Callum sortit une tablette de sa poche — son registre d’anomalies, mis à jour. « On se retrouve ici, après la relève, demain. Chacun apporte ce qu’il sait sur les verrous internes, les horaires de patrouille, les accès biométriques. On prépare un plan. À la fin de la journée, on vote. Si le vote passe — » Il laissa la phrase en suspens, inutile de la terminer.
Les groupes se dispersèrent, deux par deux, comme ils étaient venus. Élise resta un instant devant son panneau de données, le drap thermique entre les mains. Callum s’approcha.
« T’as vu leurs yeux ? » dit-il. « Ils sont prêts. »
« Oui », répondit-elle. « C’est bien ce qui m’inquiète. »
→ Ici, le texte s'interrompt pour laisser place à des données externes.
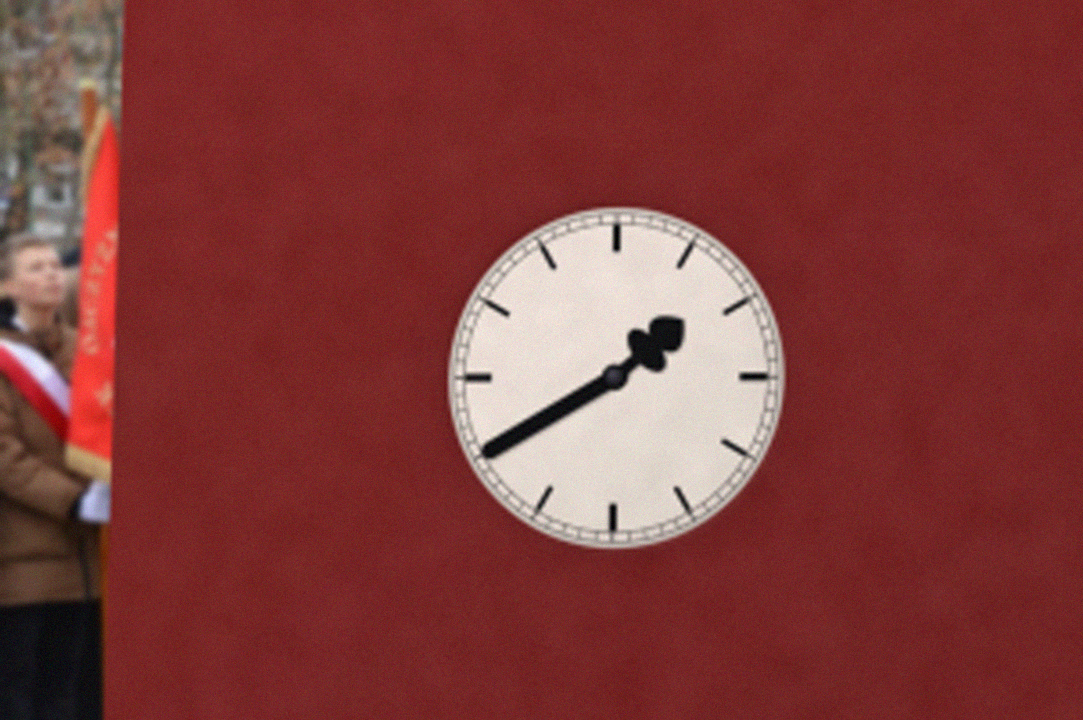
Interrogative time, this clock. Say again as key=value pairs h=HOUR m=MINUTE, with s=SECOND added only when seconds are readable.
h=1 m=40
Elle replia le drap, éteignit le panneau. Dans le silence qui suivit, un signal sonore retentit de la console de maintenance — un message prioritaire, cacheté réseau central.
Élise leva la tablette. Le message n’était adressé à personne en particulier et à tout le monde à la fois :
« RÉUNION GÉNÉRALE OBLIGATOIRE — TOUT LE PERSONNEL — QUARTIER DES CONFÉRENCES — DANS 20 MINUTES. PRÉSENCE VÉRIFIÉE PAR BADGE. »
Callum la dévisagea. « Ils n’ont jamais convoqué tout le monde à une heure pareille. Jamais. »
« Sauf pour les annonces d’évacuation », murmura Élise, le regard toujours fixé sur l’écran. « Les annonces d’urgence sanitaire. »
Elle leva les yeux vers lui. Dans ses pupilles, la réflexion calculatrice de l’ingénieure laissa place à une lueur plus sombre.
« Le Blackout du 14. Ils nous ont peut-être dit ce qu’il était. On l’a peut-être entendu sans comprendre. »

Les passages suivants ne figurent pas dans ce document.